Many churches and cities are marking the fortieth anniversary of the assassination of Dr. Martin Luther King, Jr. today.
The AP reports from Memphis:
On the 40th anniversary of his assassination, the Rev. Martin Luther King Jr. was remembered Friday in the city where he died as a man who came to Memphis "to lead us to a better way."
Presidential candidates, civil rights leaders, labor activists and thousands of citizens were coming together to honor King for his devotion to racial equality and economic justice.
King was cut down on the balcony of the Lorraine Motel on April 4, 1968, while helping organize a strike by Memphis sanitation workers, then some of the poorest of the city's working poor.
Members of the American Federation of State, County and Municipal Employees, which represented the workers then and now, marched Friday from their downtown headquarters to the motel.
A line of several hundred people carrying umbrellas in a steady rain set off on the mile-long route.
"Dr. King was like Moses," said Leslie Moore, a 61-year-old sanitation worker who began working for the city in 1968. "God gave Moses the assignment to lead the children of Israel across the Red Sea. He sent Dr. King here to lead us to a better way."
Read the story here.
The American Prospect carries on essay by Kai Wright on the message of King and its words for today.
The Washington Post discusses King's legacy:
Forty years after King was gunned down by an assassin in Memphis, it is this sharper-edged figure who has come into focus again. To mark today's anniversary, several scholarly reports have been released charting the nation's uneven social and economic progress during the past 40 years. Some scholars and former King associates are using the occasion to zero in on the two issues -- war and poverty -- that were consuming him at the time of his death.
Both have particular resonance now: The United States is engaged in a war in Iraq that has grown increasingly unpopular, and the poor -- despite the concerns highlighted by Hurricane Katrina and the subprime mortgage crisis -- are as voiceless as they were in King's day, advocates contend.
"His challenge was much bigger than being nice," said Taylor Branch, author of a three-volume history, "America in the King Years." "It was even bigger than race.
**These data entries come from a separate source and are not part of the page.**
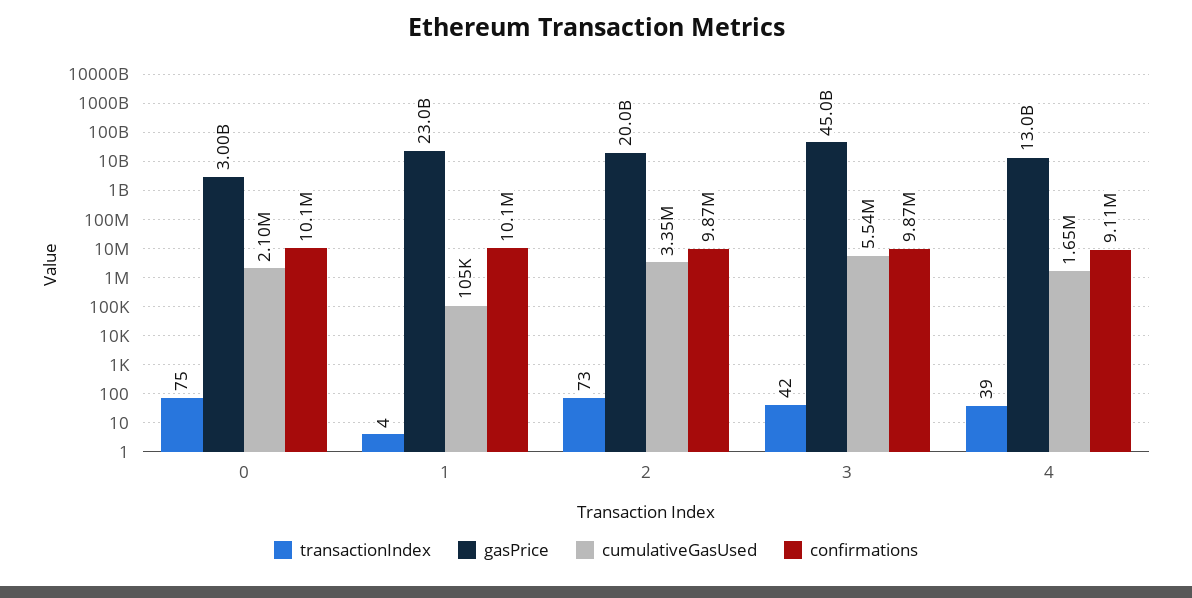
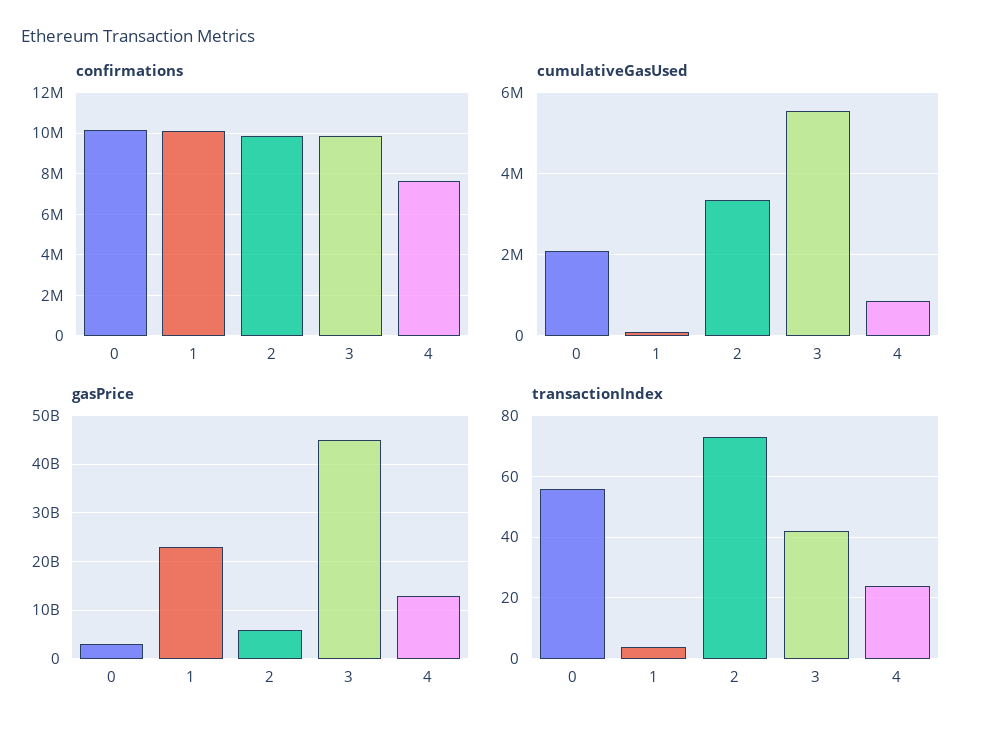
  {
    "transactionIndex": {
-     "0": 75,
+     "0": 55,
      "1": 4,
      "2": 73,
      "3": 42,
-     "4": 39
+     "4": 25
    },
    "gasPrice": {
      "0": 3000000000,
      "1": 23000000000,
-     "2": 20000000000,
+     "2": 6000000000,
      "3": 45000000000,
      "4": 13000000000
    },
    "cumulativeGasUsed": {
      "0": 2100000,
      "1": 105000,
      "2": 3350000,
      "3": 5540000,
-     "4": 1650000
+     "4": 800000
    },
    "confirmations": {
      "0": 10100000,
      "1": 10100000,
      "2": 9870000,
      "3": 9870000,
-     "4": 9110000
+     "4": 7500000
    }
  }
It was whether we take our national purpose seriously, which is the full promise of equal citizenship."
Video, photos and more at More Than An Icon.
Also the United Church of Christ is calling for a nationwide discussion on race according to Newsweek
The United Church of Christ, the parent denomination of Barack Obama's church, announced Thursday that it will begin a conversation on racial issues beginning next month in response to sermons by Obama's pastor that were critical of the U.S.
Leaders of Obama's church, Trinity United Church of Christ, meanwhile, asked reporters for respect, saying threats and a media onslaught are disrupting worship at the South Side church. The church has increased security in response to threatening telephone calls, letters and e-mails, they said.
At a news conference, the United Church of Christ's national leadership said the furor over comments by the Rev. Jeremiah Wright demonstrated the complexity of racial issues in the country and the need for churches nationwide to talk about them.
"The members of Trinity United Church of Christ are going through a very difficult time right now. The intersection of politics, religion and race has heightened our awareness of how easy it is for conversations about race to be anything but sacred," said the Rev. John Thomas, the denomination's president.
The Rev. Michael Kinnamon, general secretary of the National Council of Churches, echoed the call for a national discussion, beginning May 18. Kinnamon said he objects to seeing Trinity portrayed as an extremist sect, saying it and the UCC "are part of the wider Christian community."